#### To do
Copy out precisely the lines of the material that follows, beginning with the line containing "Swansea SA6 8JG" and ending with its last line; exclude pictures.

────────────────

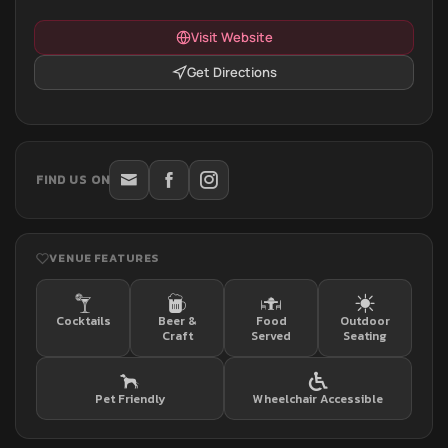
Visit Website
Get Directions
FIND US ON
VENUE FEATURES
Cocktails
Beer &
Food
Outdoor
Craft
Served
Seating
Pet Friendly
Wheelchair Accessible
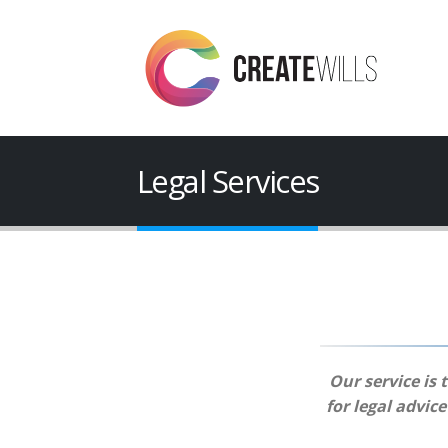
Legal Services
Our service is 
for legal advic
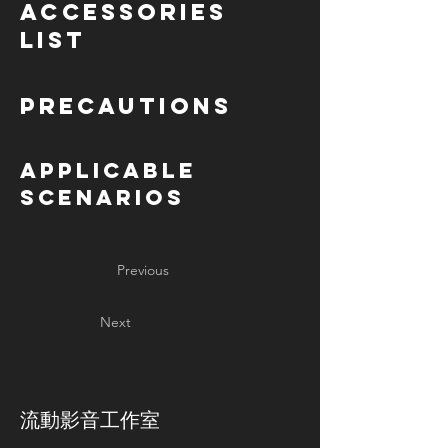
Accessories
List
Precautions
Applicable
Scenarios
Previous
Next
​流動影音工作室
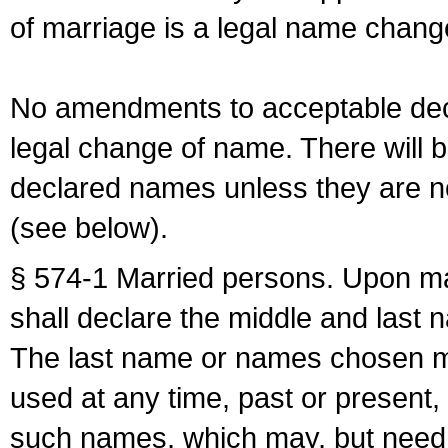
of marriage is a legal name chan
No amendments to acceptable decl
legal change of name. There will b
declared names unless they are n
(see below).
§ 574-1 Married persons. Upon mar
shall declare the middle and last 
The last name or names chosen ma
used at any time, past or present,
such names, which may, but need 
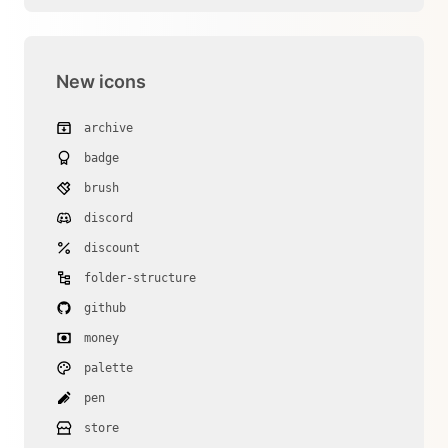
New icons
archive
badge
brush
discord
discount
folder-structure
github
money
palette
pen
store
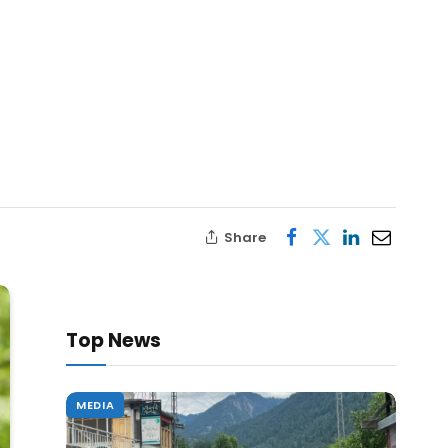
Share
Top News
MEDIA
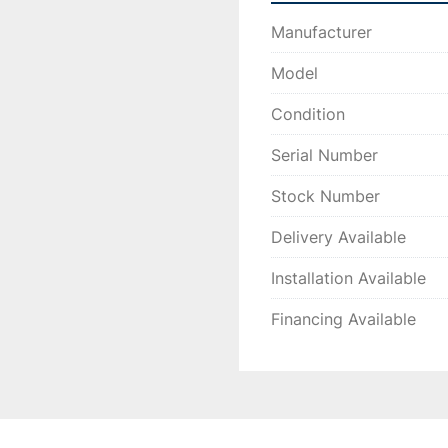
Manufacturer
Model
Condition
Serial Number
Stock Number
Delivery Available
Installation Available
Financing Available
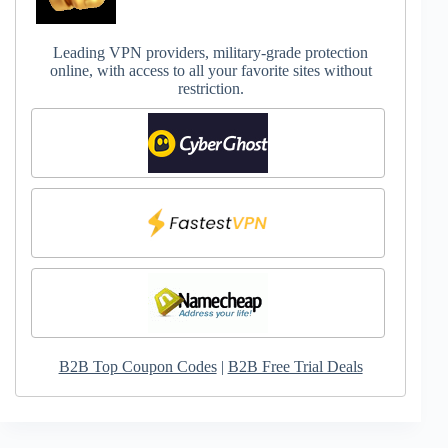
Leading VPN providers, military-grade protection
online, with access to all your favorite sites without
restriction.
B2B Top Coupon Codes
|
B2B Free Trial Deals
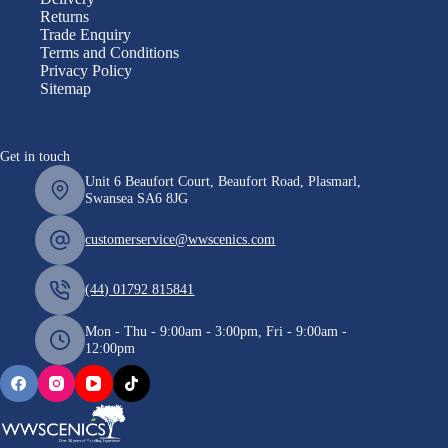
Returns
Trade Enquiry
Terms and Conditions
Privacy Policy
Sitemap
Get in touch
Unit 6 Beaufort Court, Beaufort Road, Plasmarl,
Swansea SA6 8JG
customerservice@wwscenics.com
(44) 01792 815841
Mon - Thu - 9:00am - 3:00pm, Fri - 9:00am -
12:00pm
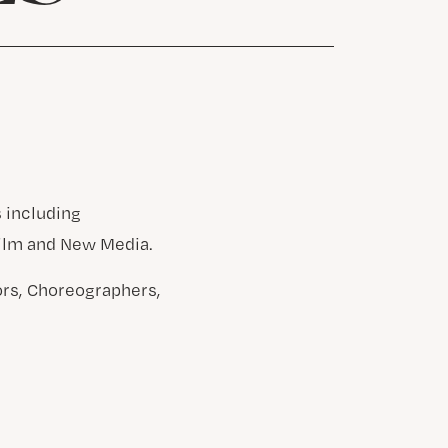
 including
Film and New Media.
ors, Choreographers,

────────────────

#### Answer
Swansea SA6 8JG
customerservice@wwscenics.com
(44) 01792 815841
Mon - Thu - 9:00am - 3:00pm, Fri - 9:00am -
12:00pm
 including
Film and New Media.
ors, Choreographers,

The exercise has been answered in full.